PHILADELPHIA (CBS) -- A digital electronic billboard long planned for the top of the old Lit Brothers building, at 8th and Market Streets in center city, is now just three months away from reality.

It was two years ago this month that the city's Historical Commission okayed letting the current owners of the Lit Brothers building erect a massive LED billboard.

Now, the construction of that sign is finally underway, and officials hope to flick the switch on New Year's Eve.

Mark Merlini of Brickstone Realty, who is overseeing the construction, believes the sign will draw more people to the Market East neighborhood.

"You'll have some lights," he tells KYW Newsradio.  "You'll have interest for people to walk down from the Marriott Hotel and the Loews Hotel, on their way down Market Street."

The new sign will be 14 feet tall and 75 feet wide, and will be made of wire mesh with embedded LEDs.   It has been manufactured by a German firm, according to Merlini, for just under $10 million.   The sign will display advertising and, in a nod to the building's past, various incarnations of the original Lit Brothers signage.

Merlini says they also hope to show sporting events:

"We think we can actually stream in the Eagles' game or the Phillies' game, and that would just be phenomenal."

At the city Historical Commission hearing on the plan two years ago, anti-blight advocates argued that the electronic sign was not in keeping with the historic nature of the building, which is now called the Mellon Independence Center.

Merlini says the revenue from the billboard is needed to preserve the building itself.

"Every time we paint the building it's a half-million dollars, " he notes, "and you just need to generate the revenue to keep the building up to speed and keep it right."

Besides, Merlini believes the sign is actually in keeping with the building and the area.

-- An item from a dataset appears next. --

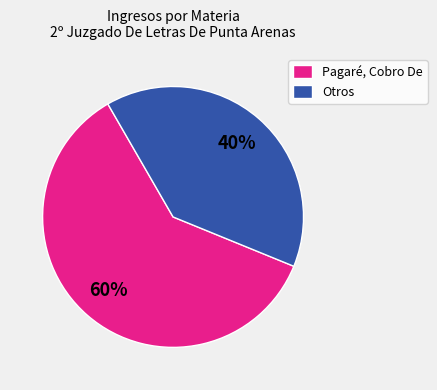

What percentage is the Otros slice, to the nearest percent?

40%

"I would say that 8th and Market has always been a retail, highly energized area.  And I think it would be nice
to get back to that time when we have people walking down the street looking at different signage," he said.  "If you look at the number of signs that used to exist on Market Street, you couldn't walk two feet without seeing another sign hanging off a building, back in the '50s and '60s.  And that's when Market East was thriving."